Exercise 1
Echo the data items word for word, starting at the line that contains "pose: elev=69.7 azim=243.0" and ending after the line that contains "Dot at: (369, 171)".

Article
Yeah, they know us now.  There is something called Luwombo and that is vegetables or meat prepared in a banana leaf. They get a basket like this. And then they get the young of the plant, the banana leaf without holes in it, and they would smoke it. You know, they pass it over the fire and it becomes more like plasticky. And then they fold it, put it in the basket, then you can put your...depending on what you want to cook. You could cook meat or fish or groundnut sauce or mushroom sauce. Literally anything you know. I mean it goes with anything.

Katasi E. Kironde  08:04

But I think matooke is one of these...I don't know, one of these foods that just pairs well, with so many different flavours. You can have it with a meat...like matooke nyama which is literally matooke and meat...it's just like, divine because it just soaks up the sauce and I find it that it's best eaten with your hands like for for like...I'm not gonna make you use your hands Lucy! But just to soak up the last bit of gravy and because matooke doesn't have an overpowering taste. So it just blends well with everything. When I'm in Uganda I like to have it with offals. A lot of our sauces are blended with curry powder, a bit of Royco, which is just like the super mix, and tomatoes and fried onions. So like a bit of...yeah, bit of a curry sauce, really and again, this curry is symbolic of the South Asian influence. You can have matooke in so many different ways like Katogo which would be like a mash up or melange of beans, but you'd have it whole so you don't have to mash it. And that's the one I make the most because I don't have to, I don't have to sort of pound it. It's like peel, boil and then mix it up with your bean sauce.

Nakigudde Elizabeth Kibalama  09:21

Bean sauce or groundnut sauce or meat, yeah.

Data items
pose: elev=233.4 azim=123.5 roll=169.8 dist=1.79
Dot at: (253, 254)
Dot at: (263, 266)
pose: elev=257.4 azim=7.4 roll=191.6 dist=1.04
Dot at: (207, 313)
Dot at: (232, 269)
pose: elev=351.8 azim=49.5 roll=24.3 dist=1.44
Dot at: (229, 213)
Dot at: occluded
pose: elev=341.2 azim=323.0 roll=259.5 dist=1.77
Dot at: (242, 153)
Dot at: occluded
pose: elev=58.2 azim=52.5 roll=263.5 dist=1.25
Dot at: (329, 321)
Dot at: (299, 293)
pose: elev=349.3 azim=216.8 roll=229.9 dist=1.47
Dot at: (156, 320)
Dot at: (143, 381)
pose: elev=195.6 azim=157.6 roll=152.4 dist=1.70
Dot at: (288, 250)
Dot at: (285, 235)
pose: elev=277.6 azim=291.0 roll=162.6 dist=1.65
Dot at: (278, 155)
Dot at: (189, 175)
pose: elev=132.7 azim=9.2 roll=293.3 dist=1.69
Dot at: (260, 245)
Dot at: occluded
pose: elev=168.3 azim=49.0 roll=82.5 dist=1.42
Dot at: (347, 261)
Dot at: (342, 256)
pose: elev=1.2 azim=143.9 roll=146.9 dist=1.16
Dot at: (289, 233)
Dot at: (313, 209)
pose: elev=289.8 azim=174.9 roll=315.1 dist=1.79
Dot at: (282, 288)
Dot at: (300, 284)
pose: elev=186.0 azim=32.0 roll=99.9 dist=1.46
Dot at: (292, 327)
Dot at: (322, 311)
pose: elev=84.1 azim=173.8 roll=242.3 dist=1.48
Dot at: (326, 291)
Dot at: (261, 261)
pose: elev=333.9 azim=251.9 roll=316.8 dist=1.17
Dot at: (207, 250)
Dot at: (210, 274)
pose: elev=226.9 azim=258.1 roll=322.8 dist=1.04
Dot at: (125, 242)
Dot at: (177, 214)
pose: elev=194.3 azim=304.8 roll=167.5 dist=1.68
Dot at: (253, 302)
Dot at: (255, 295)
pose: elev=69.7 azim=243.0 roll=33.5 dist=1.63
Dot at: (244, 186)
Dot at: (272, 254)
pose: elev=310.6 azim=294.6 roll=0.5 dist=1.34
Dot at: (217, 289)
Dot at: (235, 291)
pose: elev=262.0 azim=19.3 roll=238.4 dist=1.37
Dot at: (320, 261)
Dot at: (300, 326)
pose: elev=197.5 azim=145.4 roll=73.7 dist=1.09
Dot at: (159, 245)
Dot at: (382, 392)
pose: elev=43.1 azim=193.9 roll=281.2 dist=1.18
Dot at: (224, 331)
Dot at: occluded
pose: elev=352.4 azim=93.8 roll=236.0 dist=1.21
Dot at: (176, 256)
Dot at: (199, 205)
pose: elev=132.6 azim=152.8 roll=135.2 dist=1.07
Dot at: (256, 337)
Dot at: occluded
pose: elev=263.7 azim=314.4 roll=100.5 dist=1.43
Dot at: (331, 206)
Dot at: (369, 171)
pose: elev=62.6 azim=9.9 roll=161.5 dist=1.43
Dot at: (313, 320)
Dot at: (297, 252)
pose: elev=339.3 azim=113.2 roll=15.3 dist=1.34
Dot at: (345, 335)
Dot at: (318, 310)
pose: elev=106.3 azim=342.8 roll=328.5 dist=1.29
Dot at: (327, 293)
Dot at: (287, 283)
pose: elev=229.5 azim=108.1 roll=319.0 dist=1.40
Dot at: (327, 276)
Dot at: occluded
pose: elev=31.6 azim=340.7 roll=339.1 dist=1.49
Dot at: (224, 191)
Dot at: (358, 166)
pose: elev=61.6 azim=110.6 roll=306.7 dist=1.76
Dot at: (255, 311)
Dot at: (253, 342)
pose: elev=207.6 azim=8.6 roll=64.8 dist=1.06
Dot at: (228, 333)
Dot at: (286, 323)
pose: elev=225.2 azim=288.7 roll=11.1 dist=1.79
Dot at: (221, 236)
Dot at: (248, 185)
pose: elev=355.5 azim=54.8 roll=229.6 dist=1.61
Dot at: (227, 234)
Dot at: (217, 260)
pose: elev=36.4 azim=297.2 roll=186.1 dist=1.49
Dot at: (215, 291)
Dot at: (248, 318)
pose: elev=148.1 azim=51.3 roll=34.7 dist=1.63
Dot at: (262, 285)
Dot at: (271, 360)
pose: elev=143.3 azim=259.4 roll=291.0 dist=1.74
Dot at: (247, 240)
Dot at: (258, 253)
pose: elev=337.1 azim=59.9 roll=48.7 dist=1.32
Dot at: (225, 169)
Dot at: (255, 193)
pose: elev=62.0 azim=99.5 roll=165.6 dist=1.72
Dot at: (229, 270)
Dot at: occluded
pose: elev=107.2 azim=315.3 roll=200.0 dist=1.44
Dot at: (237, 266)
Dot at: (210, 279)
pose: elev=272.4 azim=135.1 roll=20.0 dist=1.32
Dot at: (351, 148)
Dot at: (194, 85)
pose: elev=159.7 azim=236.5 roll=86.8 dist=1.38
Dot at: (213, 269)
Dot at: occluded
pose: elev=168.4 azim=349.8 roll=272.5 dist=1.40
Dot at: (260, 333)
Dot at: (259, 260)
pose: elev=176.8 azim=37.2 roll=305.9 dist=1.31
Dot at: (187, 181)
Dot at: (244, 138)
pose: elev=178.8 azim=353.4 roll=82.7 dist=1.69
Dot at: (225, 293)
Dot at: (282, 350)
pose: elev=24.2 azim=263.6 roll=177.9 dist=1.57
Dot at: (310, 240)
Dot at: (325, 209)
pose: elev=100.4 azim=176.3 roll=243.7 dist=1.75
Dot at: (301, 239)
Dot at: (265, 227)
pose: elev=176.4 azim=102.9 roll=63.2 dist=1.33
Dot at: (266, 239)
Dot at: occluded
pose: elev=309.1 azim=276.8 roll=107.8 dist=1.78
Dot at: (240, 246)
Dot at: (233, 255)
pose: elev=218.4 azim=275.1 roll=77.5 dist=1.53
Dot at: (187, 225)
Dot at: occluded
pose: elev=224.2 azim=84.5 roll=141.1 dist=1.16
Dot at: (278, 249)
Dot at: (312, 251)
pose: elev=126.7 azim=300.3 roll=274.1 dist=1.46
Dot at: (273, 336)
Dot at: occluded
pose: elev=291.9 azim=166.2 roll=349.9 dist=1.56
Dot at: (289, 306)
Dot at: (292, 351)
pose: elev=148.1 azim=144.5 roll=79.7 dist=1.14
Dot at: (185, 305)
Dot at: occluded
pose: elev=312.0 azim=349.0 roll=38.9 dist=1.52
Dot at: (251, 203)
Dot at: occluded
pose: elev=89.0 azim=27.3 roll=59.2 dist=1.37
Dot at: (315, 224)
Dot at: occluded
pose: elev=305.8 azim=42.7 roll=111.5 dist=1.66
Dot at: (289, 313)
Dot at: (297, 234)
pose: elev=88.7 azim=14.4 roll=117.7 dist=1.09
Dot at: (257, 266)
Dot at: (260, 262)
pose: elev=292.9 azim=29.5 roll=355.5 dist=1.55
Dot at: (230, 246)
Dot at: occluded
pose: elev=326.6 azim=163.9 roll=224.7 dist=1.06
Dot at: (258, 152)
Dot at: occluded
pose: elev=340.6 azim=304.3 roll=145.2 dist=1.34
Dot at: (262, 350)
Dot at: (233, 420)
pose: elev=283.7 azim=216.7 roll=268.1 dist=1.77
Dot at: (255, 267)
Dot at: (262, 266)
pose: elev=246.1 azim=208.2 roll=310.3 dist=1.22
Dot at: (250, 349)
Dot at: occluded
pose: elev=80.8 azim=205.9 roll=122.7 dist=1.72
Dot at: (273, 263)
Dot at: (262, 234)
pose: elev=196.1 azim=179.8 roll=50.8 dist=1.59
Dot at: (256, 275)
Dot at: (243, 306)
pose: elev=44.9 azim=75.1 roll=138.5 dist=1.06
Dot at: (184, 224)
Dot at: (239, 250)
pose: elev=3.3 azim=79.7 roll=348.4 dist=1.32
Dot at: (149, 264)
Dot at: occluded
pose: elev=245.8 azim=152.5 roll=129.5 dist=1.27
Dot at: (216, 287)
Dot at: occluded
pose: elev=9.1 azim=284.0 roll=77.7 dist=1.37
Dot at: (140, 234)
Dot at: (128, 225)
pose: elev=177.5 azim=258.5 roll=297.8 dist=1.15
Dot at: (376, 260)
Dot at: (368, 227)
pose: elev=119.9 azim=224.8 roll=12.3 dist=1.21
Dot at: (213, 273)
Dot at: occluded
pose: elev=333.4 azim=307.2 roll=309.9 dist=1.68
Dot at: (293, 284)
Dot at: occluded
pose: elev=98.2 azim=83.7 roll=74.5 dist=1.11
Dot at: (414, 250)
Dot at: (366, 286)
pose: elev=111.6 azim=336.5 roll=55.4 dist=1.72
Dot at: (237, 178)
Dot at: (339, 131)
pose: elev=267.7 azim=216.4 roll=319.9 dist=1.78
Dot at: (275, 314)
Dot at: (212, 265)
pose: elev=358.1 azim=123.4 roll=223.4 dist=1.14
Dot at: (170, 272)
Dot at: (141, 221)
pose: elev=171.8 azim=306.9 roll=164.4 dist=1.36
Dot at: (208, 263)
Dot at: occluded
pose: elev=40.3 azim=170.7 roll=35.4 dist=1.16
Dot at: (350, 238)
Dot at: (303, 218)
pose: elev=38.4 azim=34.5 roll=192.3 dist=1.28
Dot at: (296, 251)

Exercise 2
Duplicate the passage in the matooke transcript word for word, starting at the words "Yeah, they know" and ending after the words "goes with anything.".

Expected output 1
pose: elev=69.7 azim=243.0 roll=33.5 dist=1.63
Dot at: (244, 186)
Dot at: (272, 254)
pose: elev=310.6 azim=294.6 roll=0.5 dist=1.34
Dot at: (217, 289)
Dot at: (235, 291)
pose: elev=262.0 azim=19.3 roll=238.4 dist=1.37
Dot at: (320, 261)
Dot at: (300, 326)
pose: elev=197.5 azim=145.4 roll=73.7 dist=1.09
Dot at: (159, 245)
Dot at: (382, 392)
pose: elev=43.1 azim=193.9 roll=281.2 dist=1.18
Dot at: (224, 331)
Dot at: occluded
pose: elev=352.4 azim=93.8 roll=236.0 dist=1.21
Dot at: (176, 256)
Dot at: (199, 205)
pose: elev=132.6 azim=152.8 roll=135.2 dist=1.07
Dot at: (256, 337)
Dot at: occluded
pose: elev=263.7 azim=314.4 roll=100.5 dist=1.43
Dot at: (331, 206)
Dot at: (369, 171)

Expected output 2
Yeah, they know us now.  There is something called Luwombo and that is vegetables or meat prepared in a banana leaf. They get a basket like this. And then they get the young of the plant, the banana leaf without holes in it, and they would smoke it. You know, they pass it over the fire and it becomes more like plasticky. And then they fold it, put it in the basket, then you can put your...depending on what you want to cook. You could cook meat or fish or groundnut sauce or mushroom sauce. Literally anything you know. I mean it goes with anything.